Digital 

Les cultures numériques auront un lieu à Genève

Le D.I.X. pourrait aider la ville à s’imposer comme centre suisse de la création digitale

Pour le moment, ce n’est qu’une porte de garage au pied d’un immeuble de logements du tournant du XXe siècle, dans le quartier genevois des Pâquis. Mais en novembre, si ses enthousiastes promoteurs tiennent leur calendrier, le D.I.X. déploiera ses espaces futuristes derrière cette porte.
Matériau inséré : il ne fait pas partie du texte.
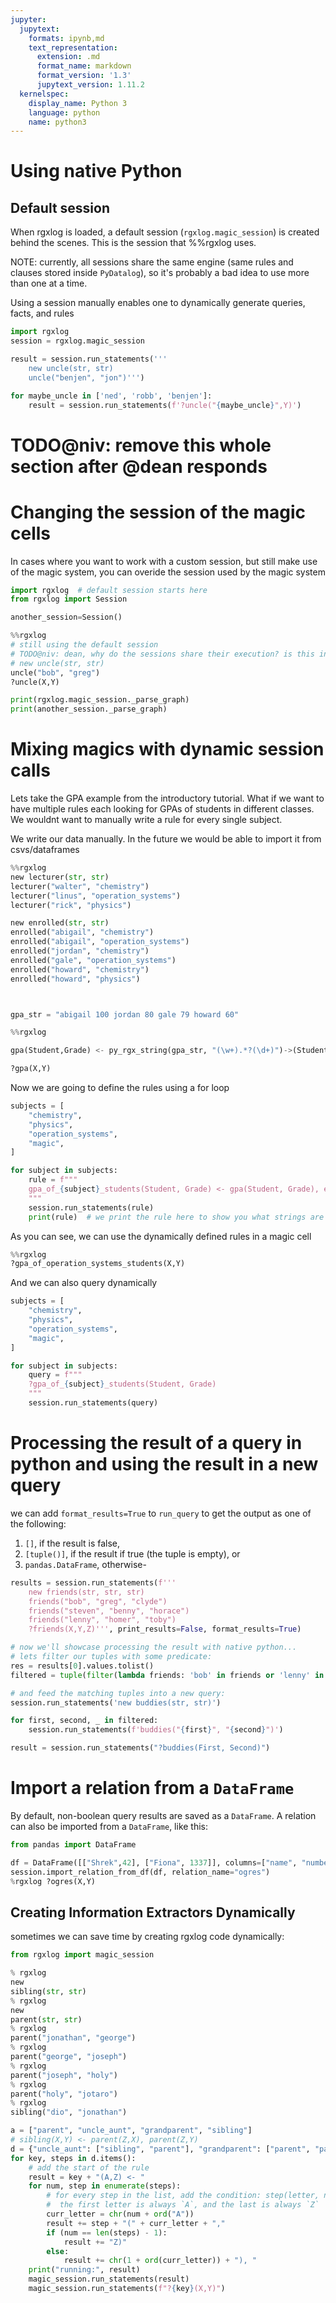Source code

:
 ```yaml
---
jupyter:
  jupytext:
    formats: ipynb,md
    text_representation:
      extension: .md
      format_name: markdown
      format_version: '1.3'
      jupytext_version: 1.11.2
  kernelspec:
    display_name: Python 3
    language: python
    name: python3
---
```


# Using native Python


## Default session


When rgxlog is loaded, a default session (`rgxlog.magic_session`) is created behind the scenes. This is the session that %%rgxlog uses.


NOTE: currently, all sessions share the same engine (same rules and clauses stored inside `PyDatalog`),
so it's probably a bad idea to use more than one at a time.


Using a session manually enables one to dynamically generate queries, facts, and rules

```python
import rgxlog
session = rgxlog.magic_session
```

```python
result = session.run_statements('''
    new uncle(str, str)
    uncle("benjen", "jon")''')
```

```python
for maybe_uncle in ['ned', 'robb', 'benjen']:
    result = session.run_statements(f'?uncle("{maybe_uncle}",Y)')
```

# TODO@niv: remove this whole section after @dean responds


# Changing the session of the magic cells


In cases where you want to work with a custom session, but still make use of the magic system, you can overide the session used by the magic system

```python
import rgxlog  # default session starts here
from rgxlog import Session

another_session=Session()
```

```python
%%rgxlog
# still using the default session
# TODO@niv: dean, why do the sessions share their execution? is this intentional?
# new uncle(str, str)
uncle("bob", "greg")
?uncle(X,Y)
```

```python
print(rgxlog.magic_session._parse_graph)
print(another_session._parse_graph)
```

# Mixing magics with dynamic session calls


Lets take the GPA example from the introductory tutorial.
What if we want to have multiple rules each looking for GPAs of students in different classes.
We wouldnt want to manually write a rule for every single subject.


We write our data manually. In the future we would be able to import it from csvs/dataframes

```python
%%rgxlog
new lecturer(str, str)
lecturer("walter", "chemistry")
lecturer("linus", "operation_systems")
lecturer("rick", "physics")

new enrolled(str, str)
enrolled("abigail", "chemistry")
enrolled("abigail", "operation_systems")
enrolled("jordan", "chemistry")
enrolled("gale", "operation_systems")
enrolled("howard", "chemistry")
enrolled("howard", "physics")



gpa_str = "abigail 100 jordan 80 gale 79 howard 60"

```

```python
%%rgxlog

gpa(Student,Grade) <- py_rgx_string(gpa_str, "(\w+).*?(\d+)")->(Student, Grade),enrolled(Student,X)

?gpa(X,Y)
```

Now we are going to define the rules using a for loop

```python
subjects = [
    "chemistry",
    "physics",
    "operation_systems",
    "magic",
]

for subject in subjects:
    rule = f"""
    gpa_of_{subject}_students(Student, Grade) <- gpa(Student, Grade), enrolled(Student, "{subject}")
    """
    session.run_statements(rule)
    print(rule)  # we print the rule here to show you what strings are sent to the session
```

As you can see, we can use the dynamically defined rules in a magic cell

```python
%%rgxlog
?gpa_of_operation_systems_students(X,Y)
```

And we can also query dynamically

```python
subjects = [
    "chemistry",
    "physics",
    "operation_systems",
    "magic",
]

for subject in subjects:
    query = f"""
    ?gpa_of_{subject}_students(Student, Grade)
    """
    session.run_statements(query)
```

# Processing the result of a query in python and using the result in a new query


we can add `format_results=True` to `run_query` to get the output as one of the following:
1. `[]`, if the result is false,
2. `[tuple()]`, if the result if true (the tuple is empty), or
3. `pandas.DataFrame`, otherwise-

```python
results = session.run_statements(f'''
    new friends(str, str, str)
    friends("bob", "greg", "clyde")
    friends("steven", "benny", "horace")
    friends("lenny", "homer", "toby")
    ?friends(X,Y,Z)''', print_results=False, format_results=True)

# now we'll showcase processing the result with native python...
# lets filter our tuples with some predicate:
res = results[0].values.tolist()
filtered = tuple(filter(lambda friends: 'bob' in friends or 'lenny' in friends, res))

# and feed the matching tuples into a new query:
session.run_statements('new buddies(str, str)')

for first, second, _ in filtered:
    session.run_statements(f'buddies("{first}", "{second}")')

result = session.run_statements("?buddies(First, Second)")
```

# Import a relation from a `DataFrame`


By default, non-boolean query results are saved as a `DataFrame`.
A relation can also be imported from a `DataFrame`, like this:

```python
from pandas import DataFrame

df = DataFrame([["Shrek",42], ["Fiona", 1337]], columns=["name", "number"])
session.import_relation_from_df(df, relation_name="ogres")
%rgxlog ?ogres(X,Y)

```
## Creating Information Extractors Dynamically


sometimes we can save time by creating rgxlog code dynamically:

```python
from rgxlog import magic_session

% rgxlog
new
sibling(str, str)
% rgxlog
new
parent(str, str)
% rgxlog
parent("jonathan", "george")
% rgxlog
parent("george", "joseph")
% rgxlog
parent("joseph", "holy")
% rgxlog
parent("holy", "jotaro")
% rgxlog
sibling("dio", "jonathan")

a = ["parent", "uncle_aunt", "grandparent", "sibling"]
# sibling(X,Y) <- parent(Z,X), parent(Z,Y)
d = {"uncle_aunt": ["sibling", "parent"], "grandparent": ["parent", "parent"], "great_aunt_uncle": ["sibling", "parent", "parent"]}
for key, steps in d.items():
    # add the start of the rule
    result = key + "(A,Z) <- "
    for num, step in enumerate(steps):
        # for every step in the list, add the condition: step(letter, next letter).
        #  the first letter is always `A`, and the last is always `Z`
        curr_letter = chr(num + ord("A"))
        result += step + "(" + curr_letter + ","
        if (num == len(steps) - 1):
            result += "Z)"
        else:
            result += chr(1 + ord(curr_letter)) + "), "
    print("running:", result)
    magic_session.run_statements(result)
    magic_session.run_statements(f"?{key}(X,Y)")
```

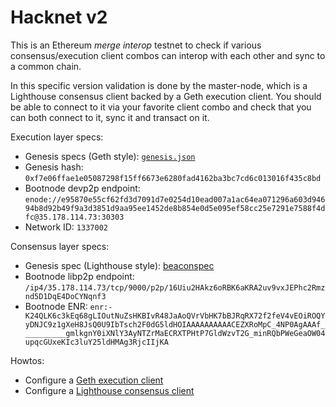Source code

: # Hacknet v2

This is an Ethereum *merge interop* testnet to check if various consensus/execution client combos can interop with each other and sync to a common chain.

In this specific version validation is done by the master-node, which is a Lighthouse consensus client backed by a Geth execution client. You should be able to connect to it via your favorite client combo and check that you can both connect to it, sync it and transact on it.

Execution layer specs:

- Genesis specs (Geth style): [`genesis.json`](./genesis.json)
- Genesis hash: `0xf7e06ffae1e05087298f15ff6673e6280fad4162ba3bc7cd6c013016f435c8bd`
- Bootnode devp2p endpoint: `enode://e95870e55cf62fd3d7091d7e0254d10ead007a1ac64ea071296a603d94694b8d92b49f9a3d3851d9aa95ee1452de8b854e0d5e095ef58cc25e7291e7588f4dfc@35.178.114.73:30303`
- Network ID: `1337002`

Consensus layer specs:

- Genesis spec (Lighthouse style): [beaconspec](./beaconspec)
- Bootnode libp2p endpoint: `/ip4/35.178.114.73/tcp/9000/p2p/16Uiu2HAkz6oRBK6aKRA2uv9vxJEPhc2Rmznd5D1DqE4DoCYNqnf3`
- Bootnode ENR: `enr:-K24QLK6c3kEq68gLIOutNuZsHKBIvR48JaAoQVrVbHK7bBJRqRX72f2feV4vEOiROQYyDNJC9z1gXeH8JsQ0U9IbTsch2F0dG5ldHOIAAAAAAAAAACEZXRoMpC_4NP0AgAAAf__________gmlkgnY0iXNlY3AyNTZrMaECRXTPHtP7GldWzvT2G_minRQbPWeGeaOW04upqcGUxeKIc3luY25ldHMAg3RjcIIjKA`

Howtos:

- Configure a [Geth execution client](./README-Execution-Geth.md)
- Configure a [Lighthouse consensus client](./README-Consensus-Lighthouse.md)
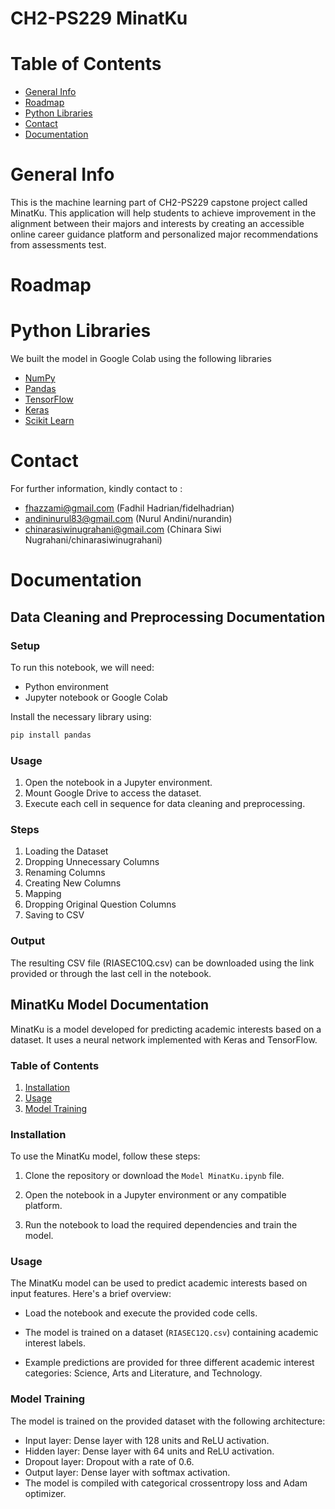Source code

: # CH2-PS229 MinatKu

# Table of Contents
* [General Info](#general-info)
* [Roadmap](#roadmap)
* [Python Libraries](#python-libraries)
* [Contact](#contact)
* [Documentation](#documentation)

# General Info
This is the machine learning part of CH2-PS229 capstone project called MinatKu. This application will help students to achieve improvement in the alignment between their majors and interests by creating an accessible online career guidance platform and personalized major recommendations from assessments test.

# Roadmap

# Python Libraries
We built the model in Google Colab using the following libraries
* [NumPy](https://numpy.org/)
* [Pandas](https://pandas.pydata.org/)
* [TensorFlow](https://www.tensorflow.org/)
* [Keras](https://keras.io/)
* [Scikit Learn](https://scikit-learn.org/stable/)

# Contact
For further information, kindly contact to :
- fhazzami@gmail.com (Fadhil Hadrian/fidelhadrian)
- andininurul83@gmail.com (Nurul Andini/nurandin)
- chinarasiwinugrahani@gmail.com (Chinara Siwi Nugrahani/chinarasiwinugrahani)

# Documentation
## Data Cleaning and Preprocessing Documentation

### Setup

To run this notebook, we will need:

- Python environment
- Jupyter notebook or Google Colab

Install the necessary library using:

```bash
pip install pandas
```

### Usage
1. Open the notebook in a Jupyter environment.
2. Mount Google Drive to access the dataset.
3. Execute each cell in sequence for data cleaning and preprocessing.

### Steps
1. Loading the Dataset
2. Dropping Unnecessary Columns
3. Renaming Columns
4. Creating New Columns
5. Mapping
6. Dropping Original Question Columns
7. Saving to CSV

### Output
The resulting CSV file (RIASEC10Q.csv) can be downloaded using the link provided or through the last cell in the notebook.

## MinatKu Model Documentation

MinatKu is a model developed for predicting academic interests based on a dataset. It uses a neural network implemented with Keras and TensorFlow.

### Table of Contents
1. [Installation](#installation)
2. [Usage](#usage)
3. [Model Training](#model-training)

### Installation

To use the MinatKu model, follow these steps:

1. Clone the repository or download the `Model MinatKu.ipynb` file.

2. Open the notebook in a Jupyter environment or any compatible platform.

3. Run the notebook to load the required dependencies and train the model.

### Usage

The MinatKu model can be used to predict academic interests based on input features. Here's a brief overview:

- Load the notebook and execute the provided code cells.

- The model is trained on a dataset (`RIASEC12Q.csv`) containing academic interest labels.

- Example predictions are provided for three different academic interest categories: Science, Arts and Literature, and Technology.

### Model Training
The model is trained on the provided dataset with the following architecture:

- Input layer: Dense layer with 128 units and ReLU activation.
- Hidden layer: Dense layer with 64 units and ReLU activation.
- Dropout layer: Dropout with a rate of 0.6.
- Output layer: Dense layer with softmax activation.
- The model is compiled with categorical crossentropy loss and Adam optimizer.


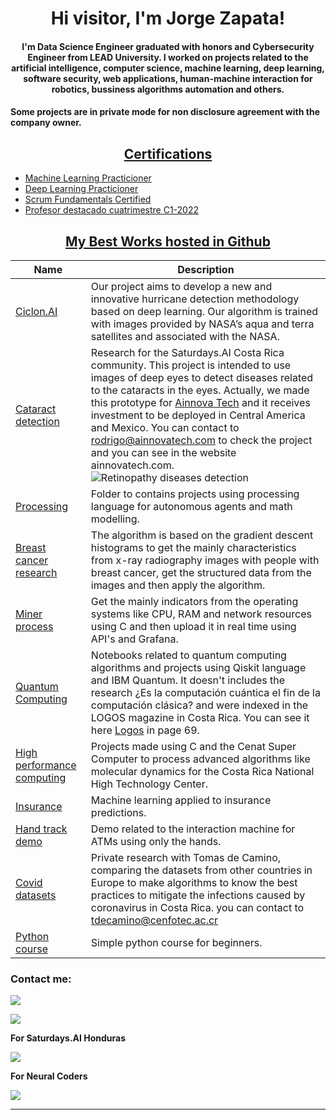 <h1 align="center">Hi visitor, I'm Jorge Zapata!</h1>
<p align="center">
</p>
<h4 align="center">I'm Data Science Engineer graduated with honors and Cybersecurity Engineer from LEAD University. I worked on projects related to the artificial intelligence, computer science, machine learning, deep learning, software security, web applications, human-machine interaction for robotics, bussiness algorithms automation and others.</h4>
<h4>Some projects are in private mode for non disclosure agreement with the company owner.<h4>
<h2 align="center"><u>Certifications</u></h2>
<p align="center">

 - [Machine Learning Practicioner](https://www.credly.com/badges/a783c6f0-c01b-4baa-a540-21b848990a70/linked_in_profile)
 - [Deep Learning Practicioner](https://www.credly.com/badges/f034273e-6b9b-410c-89fb-f9de920291ba?source=linked_in_profile)
 - [Scrum Fundamentals Certified](https://c46e136a583f7e334124-ac22991740ab4ff17e21daf2ed577041.ssl.cf1.rackcdn.com/Certificate/ScrumFundamentalsCertified-JorgeZapata-824256.pdf)
 - [Profesor destacado cuatrimestre C1-2022](https://www.credly.com/badges/4f3345a3-87c5-4d65-b48b-253bff32c784?source=linked_in_profile)

<h2 align="center"><u>My Best Works hosted in Github</u></h2>

| Name                                                         | Description                                                  |
| ------------------------------------------------------------ | ------------------------------------------------------------ |
| [Ciclon.AI](https://github.com/NapsterZ4/nasa_spaceapps)     | Our project aims to develop a new and innovative hurricane detection methodology based on deep learning.  Our algorithm is trained with  images provided by NASA’s aqua and terra satellites and associated with the NASA. |
| [Cataract detection](https://github.com/NapsterZ4/saturdays_second_edition) | Research for the Saturdays.AI Costa Rica community. This project is intended to use images of deep eyes to detect diseases related to the cataracts in the eyes. Actually, we made this prototype for [Ainnova Tech](https://www.ainnovatech.com/) and it receives investment to be deployed in Central America and Mexico. You can contact to rodrigo@ainnovatech.com to check the project and you can see in the website ainnovatech.com.<br />![Retinopathy diseases detection](https://www.ainnovatech.com/wp-content/uploads/2022/03/Group2182.png) |
| [Processing](https://github.com/NapsterZ4/processing)        | Folder to contains projects using processing language for autonomous agents and math modelling. |
| [Breast cancer research](https://github.com/NapsterZ4/cancer_investigation) | The algorithm is based on the gradient descent histograms to get the mainly characteristics from x-ray radiography images with people with breast cancer, get the structured data from the images and then apply the algorithm. |
| [Miner process](https://github.com/NapsterZ4/miner_proccess) | Get the mainly indicators from the operating systems like CPU, RAM and network resources using C and then upload it in real time using API's and Grafana. |
| [Quantum Computing](qiskit_quantum_code)                     | Notebooks related to quantum computing algorithms and projects using Qiskit language and IBM Quantum. It doesn't includes the research ¿Es la computación cuántica el fin de la computación clásica? and were indexed in the LOGOS magazine in Costa Rica. You can see it here [Logos](https://biblioteca.ulead.ac.cr/sites/default/files/Logos_Vol2_No1.pdf) in page 69.|
| [High performance computing](https://github.com/NapsterZ4/HPC_LEAD) | Projects made using C and the Cenat Super Computer to process advanced algorithms like molecular dynamics for the Costa Rica National High Technology Center. |
| [Insurance](https://github.com/NapsterZ4/ml_insurace_ainnovatech) | Machine learning applied to insurance predictions.           |
| [Hand track demo](https://github.com/NapsterZ4/handTrack_demo) | Demo related to the interaction machine for ATMs using only the hands. |
| [Covid datasets](https://github.com/NapsterZ4/covid19_research_datasets) | Private research with Tomas de Camino, comparing the datasets from other countries in Europe to make algorithms to know the best practices to mitigate the infections caused by coronavirus in Costa Rica. you can contact to tdecamino@cenfotec.ac.cr |
| [Python course](https://github.com/NapsterZ4/python_basic_course) | Simple python course for beginners.                          |


### Contact me:

<a href="https://www.linkedin.com/in/jorge-zapata-godoy-ab8220169/" target="_blank"><img src="https://img.shields.io/badge/LinkedIN-JORGE ZAPATA-purple?style=for-the-badge&logo=linkedin"></a>

<a href="mailto:jorge.zapata@protonmail.com" target="_blank"><img src="https://img.shields.io/badge/Email-jorge.zapata@protonmail.com-teal?style=for-the-badge&logo=gmail"></a>

**For Saturdays.AI Honduras**

<a href="mailto:jorge.zapata@saturdays.ai" target="_blank"><img src="https://img.shields.io/badge/Email-jorge.zapata@saturdays.ai-teal?style=for-the-badge&logo=gmail"></a>

**For Neural Coders**

<a href="mailto:jorge.zapata@neuralcoders.com" target="_blank"><img src="https://img.shields.io/badge/Email-jorge.zapata@neuralcoders.com-teal?style=for-the-badge&logo=gmail"></a>

------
D.I.X parce que nous sommes au 10 rue Jean-Jacquet, et pour Digital Interactive Xperience.

Le D.I.X., un peu moins de 600 m2 sans les bureaux, se projette donc en lieu de création, avec des résidences, de l’incubation de projets, une petite salle VR – pour réalité virtuelle – avec des sièges pivotant à 360°, une autre à peine plus grande (une soixantaine de places) pour les films interactifs et autres séries web, un espace d’exposition, ou encore un fonds de documentation, en collaboration avec les Bibliothèques municipales.

Centre suisse de la création numérique

On saisit sans doute un peu mieux le projet en regardant l’identité de ses promoteurs, réunis au sein de la Fondation pour la création numérique. Le trio de base tout d’abord. Alexandre Iordachescu, producteur indépendant (Elefantfilms), préside la Fondation accompagné par Abir Oreibi, directrice de LIFT Conferences, et Emmanuel Cuenod, directeur du Festival tous écrans. Le D.I.X. souhaite rien moins que positionner Genève comme le centre suisse de la création numérique, Zurich existant déjà comme pôle de diffusion.

Pour cela, il joue avec les dimensions, du local à l’international. Cela se voit avec les membres de son conseil de programmation, appelé à se réunir dès les prochaines semaines pour donner les premières impulsions. On y retrouve des responsables d’Animatou, festival du film d’animation, de la Head Genève, du Near Future Laboratory, de l’EPFL, de Swissnex San Francisco, du Forum des images parisien, ou encore de la Société des arts technologiques de Montréal.

Budget annuel de 500 000 francs

Si c’est le Département de la culture et des sports, qui a convoqué la conférence de presse, avec la présence de son magistrat Sami Kanaan, il n’aura qu’un représentant dans ce conseil et ne devrait subventionner ni les travaux, ni le fonctionnement de base mais sans doute des projets particuliers. «Le rôle de la Ville a été pour nous essentiel car nous avons pu recevoir l’argent nécessaire pour lancer l’aventure quand ce lieu inespéré s’est libéré, essentiellement grâce au programme G’innove», explique Alexandre Iordachescu.

Pour les travaux, le D.I.X est en train de réunir le million et demi de francs nécessaires auprès de fondations. Pour le fonctionnement, le budget annuel de base est estimé à 500 000 francs, perçus grâce à la billetterie, au bar vegan, ou à la location d’espaces pour des événements. Chaque activité nouvelle trouvera par ailleurs son propre budget.

Et l’expérience le dit, ce genre de projets tournés vers l’innovation, où le matériel est aussi vite obsolète que les idées, n’est qu’un éternel recommencement. Son président espère que le D.I.X. donnera à des jeunes les mêmes impulsions que le Centre pour l’image a pu lui donner quand il avait 18 ans. Le CIC n’a pas su convaincre de son aptitude à appartenir à son époque et a vu ainsi ses activités éclatées il y a bientôt dix ans. Le D.I.X. en sera peut-être un héritier.